Dapagliflozin lowers CV risk in type 2 diabetics

The blood sugar drug dapagliflozin was declared noninferior to placebo in the recent DECLARE-TIMI 58 trial, and while the medication failed to lower rates of major adverse cardiovascular events (MACE) in subjects, it did reduce rates of CV-related death and hospitalizations for heart failure.

Brigham and Women’s Hospital associate professor Stephen D. Wiviott, MD, led the study group, whose findings were published in the New England Journal of Medicine Jan. 24. The researchers said other selective sodium-glucose cotransporter 2 (SGLT2) inhibitors have shown favorable cardiovascular effects in previous trials, but the safety profile of dapagliflozin is unknown.

“The high risk of heart failure in patients with diabetes is independent of coronary disease, and limited data are available to guide treatments for the prevention of heart failure,” Wiviott and co-authors wrote in NEJM. “As a result of this intersection of diabetes, atherosclerotic cardiovascular disease (ASCVD) and heart failure, the importance of determining diabetes therapies that are not only safe but also effective in reducing cardiovascular risk is paramount.”

DECLARE-TIMI (Dapagliflozin Effect on Cardiovascular Events-Thrombolysis in Myocardial Infarction) 58 evaluated the effects of dapagliflozin on cardiovascular and renal outcomes in 17,160 type 2 diabetes patients who either had or were at risk for developing ASCVD. The trial’s primary safety outcome was MACE, defined as CV death, MI or ischemic stroke.

Patients were randomized to either dapagliflozin or a placebo drug, and after four years of follow-up both the test and control groups saw similar rates of MACE (8.8 percent in the dapagliflozin group compared to 9.4 percent in the placebo group).
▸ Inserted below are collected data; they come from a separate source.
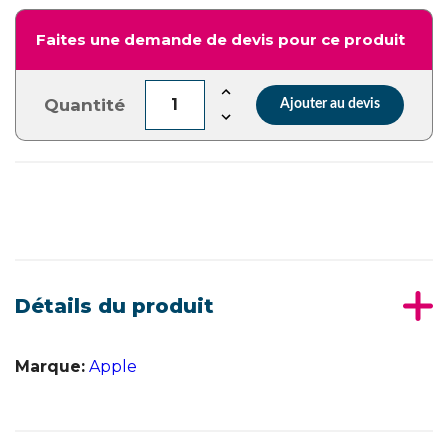
Faites une demande de devis pour ce produit
Quantité
Ajouter au devis
Détails du produit
Marque:
Apple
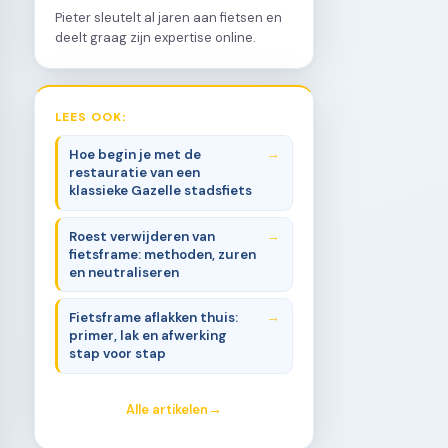
Pieter sleutelt al jaren aan fietsen en
deelt graag zijn expertise online.
LEES OOK:
Hoe begin je met de
restauratie van een
klassieke Gazelle stadsfiets
Roest verwijderen van
fietsframe: methoden, zuren
en neutraliseren
Fietsframe aflakken thuis:
primer, lak en afwerking
stap voor stap
Alle artikelen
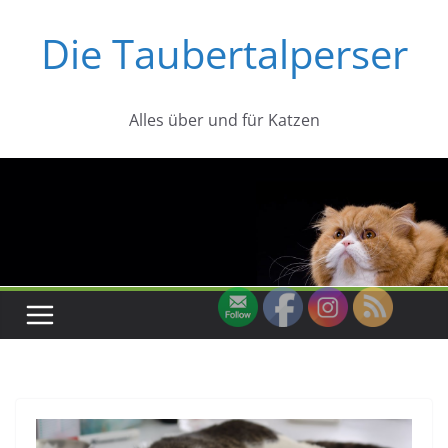
Zum
Die Taubertalperser
Inhalt
springen
Alles über und für Katzen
Dapagliflozin users saw a lower rate of cardiovascular death or hospitalization for heart failure (4.9 percent vs. 5.8 percent), which reflected a 27 percent lower risk of heart failure hospitalization in the test cohort.
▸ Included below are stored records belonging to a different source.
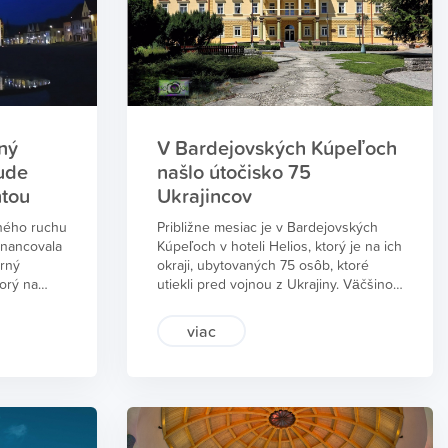
dvoch rokov, spôsobené
protipandemickými opatreniami.
Informuje o tom ekonomicko-obchodná
riaditeľka Bardejovských Kúpeľov, a.s.,
Tamara Šatanková.
ný
V Bardejovských Kúpeľoch
ude
našlo útočisko 75
ntou
Ukrajincov
vného ruchu
Približne mesiac je v Bardejovských
inancovala
Kúpeľoch v hoteli Helios, ktorý je na ich
rný
okraji, ubytovaných 75 osôb, ktoré
orý na
utiekli pred vojnou z Ukrajiny. Väčšinou
la 2022 na
ide o bývalých klientov
ove. Nápis
a spolupracovníkov Bardejovských
viac
notlivých
Kúpeľov, a.s. aj s ich rodinnými
su je 9,75
príslušníkmi. Sú to hlavne ženy s deťmi,
K, s.r.o.
ale aj staršie ženy. Informovala o tom
zhotovila aj
ekonomicko-obchodná riaditeľka
K. Výhodou
Bardejovských Kúpeľov a.s. Tamara
á a aj sa
Šatanková.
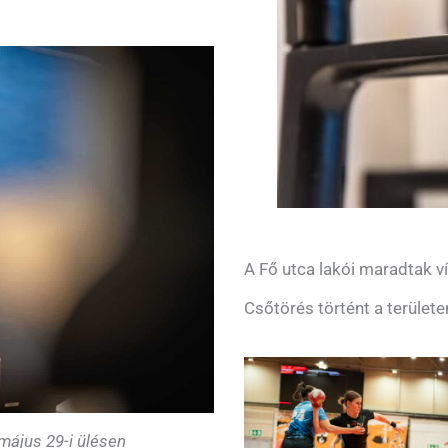
A Fő utca lakói maradtak ví
Csőtörés történt a területe
május 29-i ülésen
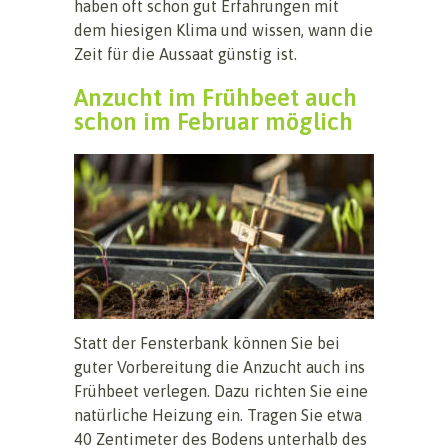
haben oft schon gut Erfahrungen mit
dem hiesigen Klima und wissen, wann die
Zeit für die Aussaat günstig ist.
Anzucht im Frühbeet auch
schon im Februar möglich
Statt der Fensterbank können Sie bei
guter Vorbereitung die Anzucht auch ins
Frühbeet verlegen. Dazu richten Sie eine
natürliche Heizung ein. Tragen Sie etwa
40 Zentimeter des Bodens unterhalb des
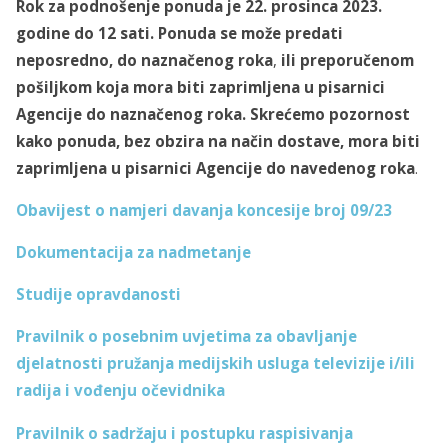
Rok za podnošenje ponuda je 22. prosinca 2023.
godine do 12 sati. Ponuda se može predati
neposredno, do naznačenog roka
,
ili preporučenom
pošiljkom koja mora biti zaprimljena u pisarnici
Agencije do naznačenog roka. Skrećemo pozornost
kako ponuda, bez obzira na način dostave, mora biti
zaprimljena u pisarnici Agencije do navedenog roka
.
Obavijest o namjeri davanja koncesije broj 09/23
Dokumentacija za nadmetanje
Studije opravdanosti
Pravilnik o posebnim uvjetima za obavljanje
djelatnosti pružanja medijskih usluga televizije i/ili
radija i vođenju očevidnika
Pravilnik o sadržaju i postupku raspisivanja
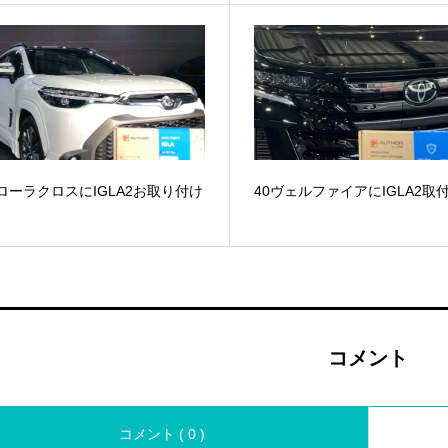
ローラクロスにIGLA2お取り付け
40ヴェルファイアにIGLA2取
コメント
コメント ( 0 )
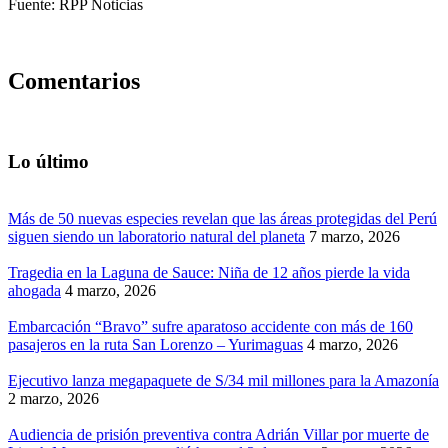
Fuente: RPP Noticias
Comentarios
Lo último
Más de 50 nuevas especies revelan que las áreas protegidas del Perú
siguen siendo un laboratorio natural del planeta
7 marzo, 2026
Tragedia en la Laguna de Sauce: Niña de 12 años pierde la vida
ahogada
4 marzo, 2026
Embarcación “Bravo” sufre aparatoso accidente con más de 160
pasajeros en la ruta San Lorenzo – Yurimaguas
4 marzo, 2026
Ejecutivo lanza megapaquete de S/34 mil millones para la Amazonía
2 marzo, 2026
Audiencia de prisión preventiva contra Adrián Villar por muerte de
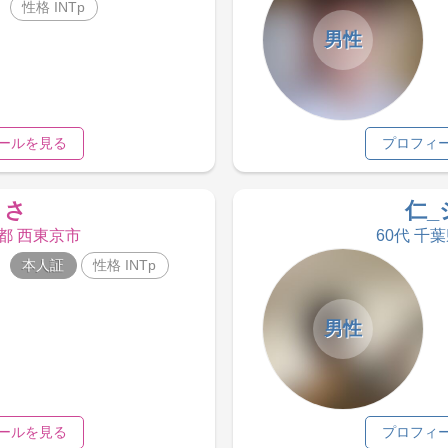
性格 INTp
男性
ールを見る
プロフィ
まさ
仁_
京都 西東京市
60代 千
本人証
性格 INTp
男性
ールを見る
プロフィ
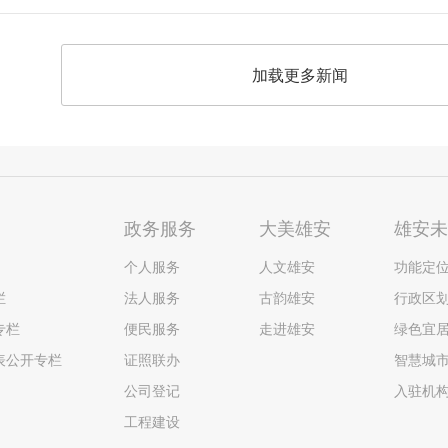
加载更多新闻
政务服务
大美雄安
雄安
个人服务
人文雄安
功能定
栏
法人服务
古韵雄安
行政区
专栏
便民服务
走进雄安
绿色宜
表公开专栏
证照联办
智慧城
公司登记
入驻机
工程建设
“The lower rate of cardiovascular death or hospitalization for heart failure in the dapagliflozin group than in the placebo group was consistent across multiple subgroups, which shows that dapagliflozin prevented cardiovascular events, particularly hospitalization for heart failure, in a broad range of patients, regardless of a history of ASCVD or heart failure,” Wiviott and colleagues wrote. “The majority of patients did not have a history of heart failure, so the prevention of new clinical heart failure is notable.”

The authors said there were fewer renal events—defined as new end-stage renal disease, a sharp drop in glomerular filtration rate or death from renal or CV causes—in the test group, but diabetic ketoacidosis was more common with dapagliflozin than placebo (0.3 percent vs. 0.1 percent). The rate of serious genital infections was also higher in the dapagliflozin cohort—0.9 percent compared to the control group’s 0.1 percent.
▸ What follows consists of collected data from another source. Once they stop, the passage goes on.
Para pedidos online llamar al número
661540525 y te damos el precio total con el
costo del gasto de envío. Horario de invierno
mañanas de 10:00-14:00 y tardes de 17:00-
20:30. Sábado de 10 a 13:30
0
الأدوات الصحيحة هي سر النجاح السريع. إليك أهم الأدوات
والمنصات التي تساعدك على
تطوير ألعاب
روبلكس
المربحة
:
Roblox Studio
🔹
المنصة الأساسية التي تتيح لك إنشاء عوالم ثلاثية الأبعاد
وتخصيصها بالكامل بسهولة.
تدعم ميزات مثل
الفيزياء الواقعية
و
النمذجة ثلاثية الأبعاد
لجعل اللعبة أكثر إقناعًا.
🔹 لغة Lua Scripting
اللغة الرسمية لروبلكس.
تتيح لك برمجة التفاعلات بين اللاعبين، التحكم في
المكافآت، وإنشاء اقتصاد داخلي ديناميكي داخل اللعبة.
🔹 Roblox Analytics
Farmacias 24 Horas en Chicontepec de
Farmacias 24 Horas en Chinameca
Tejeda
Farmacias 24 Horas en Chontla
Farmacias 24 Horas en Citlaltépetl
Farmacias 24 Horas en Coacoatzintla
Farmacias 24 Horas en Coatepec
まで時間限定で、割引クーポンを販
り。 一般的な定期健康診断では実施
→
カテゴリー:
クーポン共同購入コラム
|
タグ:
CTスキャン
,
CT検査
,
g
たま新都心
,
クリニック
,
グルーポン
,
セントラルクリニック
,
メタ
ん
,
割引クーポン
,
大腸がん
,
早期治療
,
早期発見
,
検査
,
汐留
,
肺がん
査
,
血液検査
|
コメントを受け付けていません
“The DECLARE-TIMI 58 trial showed that the SGLT2 inhibitor dapagliflozin was noninferior to placebo with respect to the primary safety outcome of MACE,” Wiviott et al. said. “Dapagliflozin did not result in a significantly lower rate of MACE, but in a broad population of patients with type 2 diabetes it did result in a significantly lower rate of cardiovascular death or hospitalization for heart failure than placebo, with additional findings supporting a possible lower rate of adverse renal outcomes.”